AI Slop is ruining Reddit for everyone
A Reddit post A bride who asks a wedding guest to wear a certain, off-putting shade is sure to draw ire, let alone a bridesmaid or mother of the groom who wants to wear white. A scenario where a parent asks someone on an airplane to switch seats so they can sit next to their young child is likely to elicit the same angry rush. But these posts may offend a Reddit moderator for a different reason — they’re common themes in the growing genre of fake, AI-generated posts.
These are the examples that come to mind for Cassie, one of r/AmItheAsshole’s dozens of moderators. With over 24 million members, it is one of the largest sub-services and expressly prohibits AI-generated content and other fictitious stories. Since late 2022, when ChatGPT first became available to the public, Cassie (who asked to be referred to by her first name only) and other people who volunteer their time to moderate Reddit posts have been dealing with an onslaught of AI content. Some are entirely AI-generated, while other users edit their posts and comments with AI apps like Grammarly.

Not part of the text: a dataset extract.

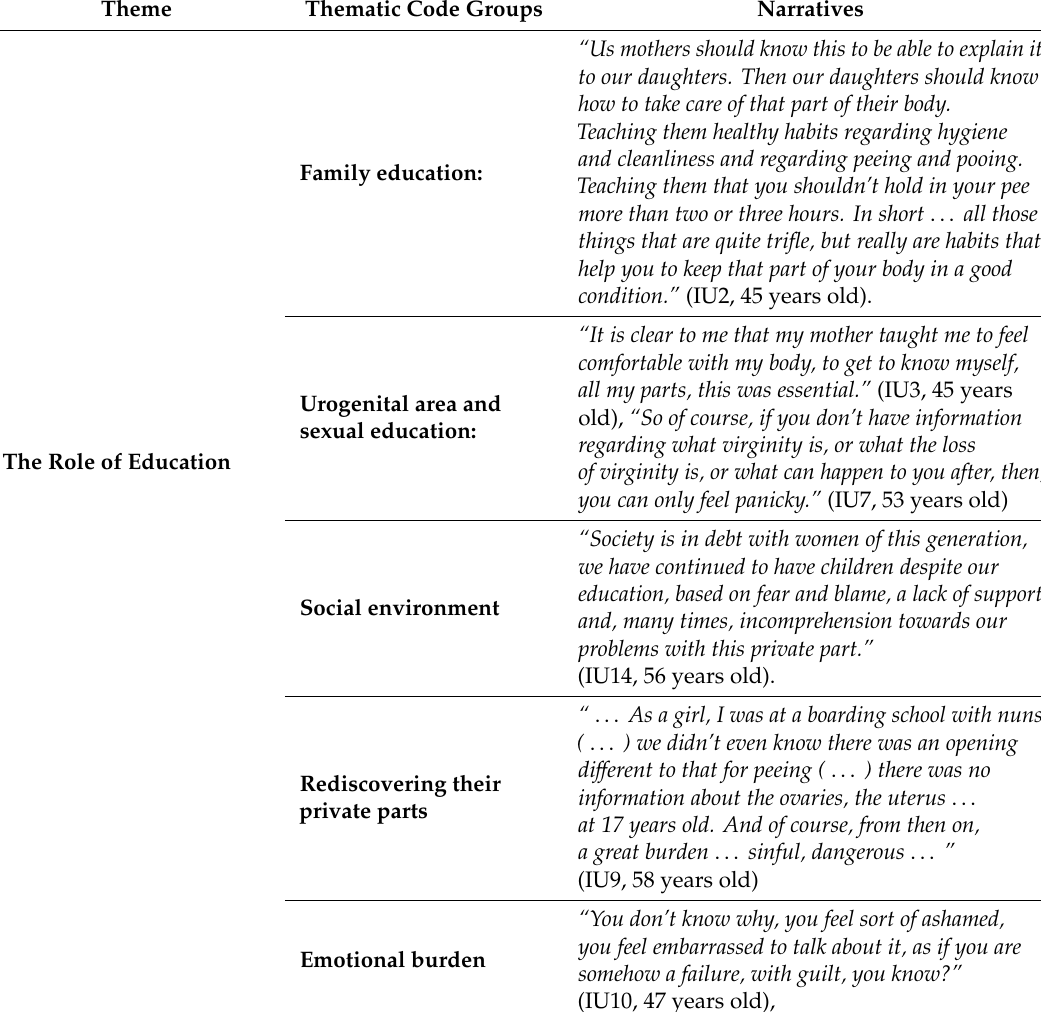
Table 6. Participants’ narratives from the theme: The Role of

“It’s probably more common than anyone really wants to admit, because it’s so easy to put your post on ChatGPT and say, ‘Hey, make it more exciting,'” says Cassie, who thinks half of the content posted on Reddit may be AI-generated or reworked in some way.

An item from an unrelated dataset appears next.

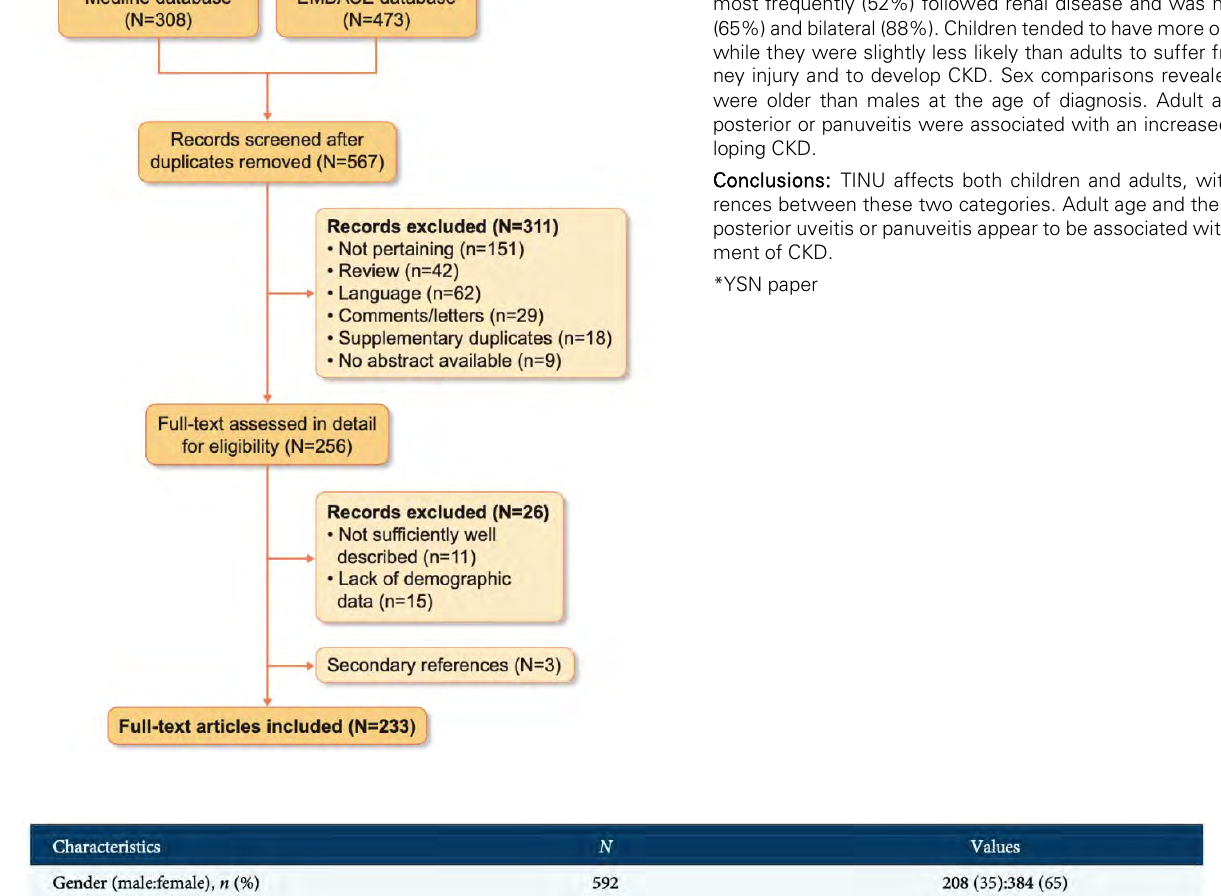
Results: A total of 233 articles reporting 592 TINU cases were retained for the analysis. The median age of the included subjects was 17 years (interquartile range 13–46) with a female pre- dominance (65%). Uveitis most frequently (52%) followed renal disease and was mostly anterior (65%) and bilateral (88%). Children tended to have more ocular relapses, while they were slightly less likely than adults to suffer from acute kid- ney injury and to develop CKD. Sex comparisons revealed that female were older than males at the age of diagnosis. Adult age as well as posterior or panuveitis were associated with an increased risk of deve- loping CKD. Conclusions: TINU affects both children and adults, with some diffe- rences between these two categories. Adult age and the presence of a posterior uveitis or panuveitis appear to be associated with the develop- ment of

r/AmItheAsshole is a pillar of Reddit culture, a format that has inspired dozens if not hundreds of spin-offs such as r/AmIOverreacting, r/AmITheDevil, and r/AmItheKameena, a subreddit with over 100,000 members that has been described as “I’m the Indian version, but I’m the Indian version.” The posts typically feature stories about interpersonal conflicts, where Redditors can argue about who’s wrong (“YTA” stands for “You’re an idiot,” while “ESH” stands for “Everybody Hurts Here”), who’s right, and what the best course of action is to move on from. Users and moderators on r/AmItheAsshole have reported seeing more content that they believe is AI-generated, and others say it’s a site-wide problem happening in a variety of subreddits.

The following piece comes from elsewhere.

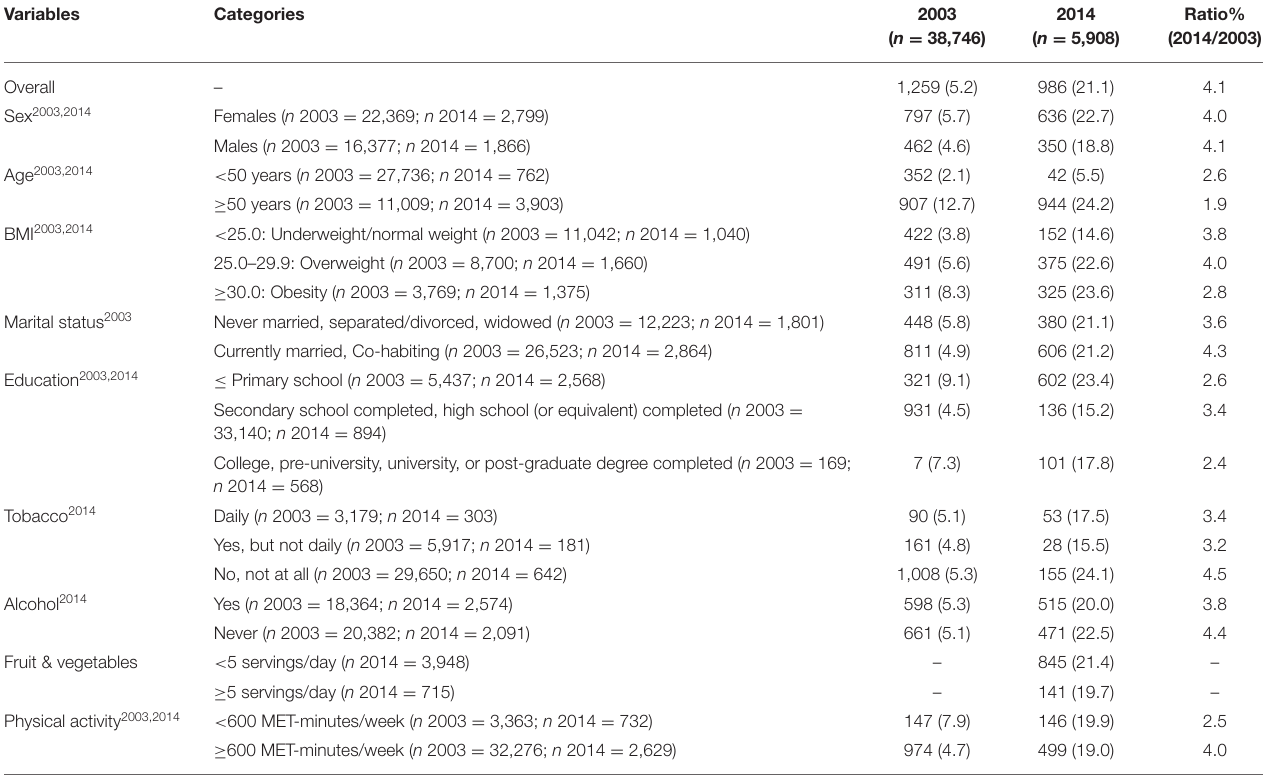
TABLE 1 | Prevalence of diabetes mellitus (outcome) in Mexican adults, by year and exposure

“If you have a general wedding subreddit or AITA, relationships or anything like that, you’re going to get hit hard,” says one moderator of r/AITAH, a variant of r/AmItheAsshole that has roughly 7 million members. The moderator, a retiree who spoke on condition of anonymity, has been active on Reddit for 18 years — most of it — and also had decades of experience in the web business before that. He sees AI as a potential existential threat to the platform.
“Reddit itself has to do something, or it’s going to eat its own tail,” he says. “It’s getting to the point where AI feeds AI.”